Unmanned Ariel Vehicles (UAVs) face increasing challenges in obtaining sensory data and transferring them to the user even before the completion of their flight for time-critical processing. Traditionally bounded by only area coverage and battery capacity, UAVs now need to meet network QoS requirement when streaming data. The emergence of 5G Device-to-Device (D2D) Networks enables high speed network communication for UAVs to transfer data via D2D links during a flight. The planning of UAV flight paths is now subject to both battery capacity and network quality of service (QoS) constraints. In this paper, we focus on the path planning for UAVs, which stream data to a data receiver machine, under the constraints of full area coverage and network throughput. We present a mathematical model to formulate the issue as a combinatorial optimization problem that attempts to minimize the flight cost of multiple UAVs covering the entire area. We show that the problem is NP-hard, therefore propose a heuristic method to derive the number of UAVs and determine their flight paths. The solution is proved to be bound by $K\cdot OPT$. We conduct simulations to evaluate how the size of the area and the maximal flight distance of a UAV affect the number of UAVs needed, and how the D2D channel parameters affect the link throughputs.

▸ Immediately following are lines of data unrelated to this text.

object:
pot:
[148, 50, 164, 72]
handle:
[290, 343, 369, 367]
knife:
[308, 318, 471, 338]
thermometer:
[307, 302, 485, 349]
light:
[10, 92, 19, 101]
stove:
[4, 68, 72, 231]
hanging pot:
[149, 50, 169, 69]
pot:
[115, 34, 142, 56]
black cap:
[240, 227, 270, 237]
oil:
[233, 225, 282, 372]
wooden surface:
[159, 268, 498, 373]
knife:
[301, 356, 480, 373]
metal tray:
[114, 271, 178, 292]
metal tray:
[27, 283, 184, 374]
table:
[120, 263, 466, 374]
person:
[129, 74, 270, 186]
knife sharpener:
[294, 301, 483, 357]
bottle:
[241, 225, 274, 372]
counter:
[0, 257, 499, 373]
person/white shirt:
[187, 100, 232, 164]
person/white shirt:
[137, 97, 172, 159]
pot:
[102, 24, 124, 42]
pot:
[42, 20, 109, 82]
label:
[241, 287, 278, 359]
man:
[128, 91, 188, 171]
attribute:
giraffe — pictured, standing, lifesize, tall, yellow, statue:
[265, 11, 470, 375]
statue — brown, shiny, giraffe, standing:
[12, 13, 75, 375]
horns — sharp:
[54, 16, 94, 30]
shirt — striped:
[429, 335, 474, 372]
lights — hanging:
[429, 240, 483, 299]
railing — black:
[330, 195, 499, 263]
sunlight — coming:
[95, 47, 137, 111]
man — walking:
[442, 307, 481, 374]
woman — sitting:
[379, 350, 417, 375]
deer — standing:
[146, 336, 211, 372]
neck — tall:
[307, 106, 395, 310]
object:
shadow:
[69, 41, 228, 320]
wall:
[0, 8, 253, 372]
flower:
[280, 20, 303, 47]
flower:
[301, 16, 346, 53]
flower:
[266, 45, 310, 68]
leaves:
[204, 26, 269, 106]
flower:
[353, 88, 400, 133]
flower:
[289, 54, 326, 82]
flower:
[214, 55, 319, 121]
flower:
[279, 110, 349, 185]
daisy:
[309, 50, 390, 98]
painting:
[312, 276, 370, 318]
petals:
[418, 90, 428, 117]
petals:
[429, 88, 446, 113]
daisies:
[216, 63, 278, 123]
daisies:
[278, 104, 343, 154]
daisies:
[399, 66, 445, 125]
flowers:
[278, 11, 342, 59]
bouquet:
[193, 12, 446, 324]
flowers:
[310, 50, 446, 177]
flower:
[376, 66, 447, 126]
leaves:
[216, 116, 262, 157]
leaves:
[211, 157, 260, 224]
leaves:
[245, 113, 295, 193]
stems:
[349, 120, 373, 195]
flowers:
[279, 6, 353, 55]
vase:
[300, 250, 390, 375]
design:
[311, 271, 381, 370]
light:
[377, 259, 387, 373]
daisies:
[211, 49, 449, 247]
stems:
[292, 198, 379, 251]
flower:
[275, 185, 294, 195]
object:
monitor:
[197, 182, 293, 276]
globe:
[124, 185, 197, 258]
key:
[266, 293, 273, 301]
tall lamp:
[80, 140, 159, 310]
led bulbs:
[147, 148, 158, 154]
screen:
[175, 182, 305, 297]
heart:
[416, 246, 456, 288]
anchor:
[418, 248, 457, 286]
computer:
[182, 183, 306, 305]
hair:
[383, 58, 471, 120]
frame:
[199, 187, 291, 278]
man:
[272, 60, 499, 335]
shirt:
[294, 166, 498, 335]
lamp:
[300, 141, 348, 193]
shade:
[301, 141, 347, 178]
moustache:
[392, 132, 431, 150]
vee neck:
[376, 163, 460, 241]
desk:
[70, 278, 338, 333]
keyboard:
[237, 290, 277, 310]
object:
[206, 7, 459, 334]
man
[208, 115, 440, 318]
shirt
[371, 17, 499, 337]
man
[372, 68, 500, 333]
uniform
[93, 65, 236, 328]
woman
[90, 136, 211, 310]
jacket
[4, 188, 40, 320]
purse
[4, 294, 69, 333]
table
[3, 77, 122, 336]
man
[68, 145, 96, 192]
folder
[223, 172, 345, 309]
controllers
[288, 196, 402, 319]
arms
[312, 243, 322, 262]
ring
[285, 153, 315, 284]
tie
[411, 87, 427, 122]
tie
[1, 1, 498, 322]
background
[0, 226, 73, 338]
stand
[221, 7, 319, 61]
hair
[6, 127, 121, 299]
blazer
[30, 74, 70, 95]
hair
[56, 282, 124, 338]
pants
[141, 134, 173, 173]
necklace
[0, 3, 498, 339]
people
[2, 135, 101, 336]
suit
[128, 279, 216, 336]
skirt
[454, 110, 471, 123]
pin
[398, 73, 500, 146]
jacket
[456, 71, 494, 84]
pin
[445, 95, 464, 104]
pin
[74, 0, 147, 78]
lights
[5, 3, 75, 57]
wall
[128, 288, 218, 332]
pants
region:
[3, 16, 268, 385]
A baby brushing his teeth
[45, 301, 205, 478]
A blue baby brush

无人机Ariel车辆（UAV）在获取感官数据并将其传输给用户之前，甚至在完成对飞行时间的关键处理之前，都面临着越来越多的挑战。传统上，UAV仅受区域覆盖范围和电池容量的限制，现在在流数据传输时，UAV需要满足网络QoS要求。5G设备到设备（D2D）网络的出现使无人机可以在飞行过程中通过D2D链路进行高速网络通信。无人机飞行路线的规划现在受制于电池容量和网络服务质量（QoS）约束。在本文中，我们专注于无人机的路径规划，该无人机在全覆盖范围和网络吞吐量的约束下将数据流传输到数据接收器。我们提出了一个数学模型来将该问题表述为组合优化问题，以试图最小化覆盖整个区域的多架无人机的飞行成本。我们表明问题是NP难的，因此提出了一种启发式方法来得出无人机的数量并确定其飞行路径。证明该解受约束$ķ\cdot ØPŤ$。我们进行仿真以评估无人机的区域大小和最大飞行距离如何影响所需的无人机数量以及D2D通道参数如何影响链路吞吐量。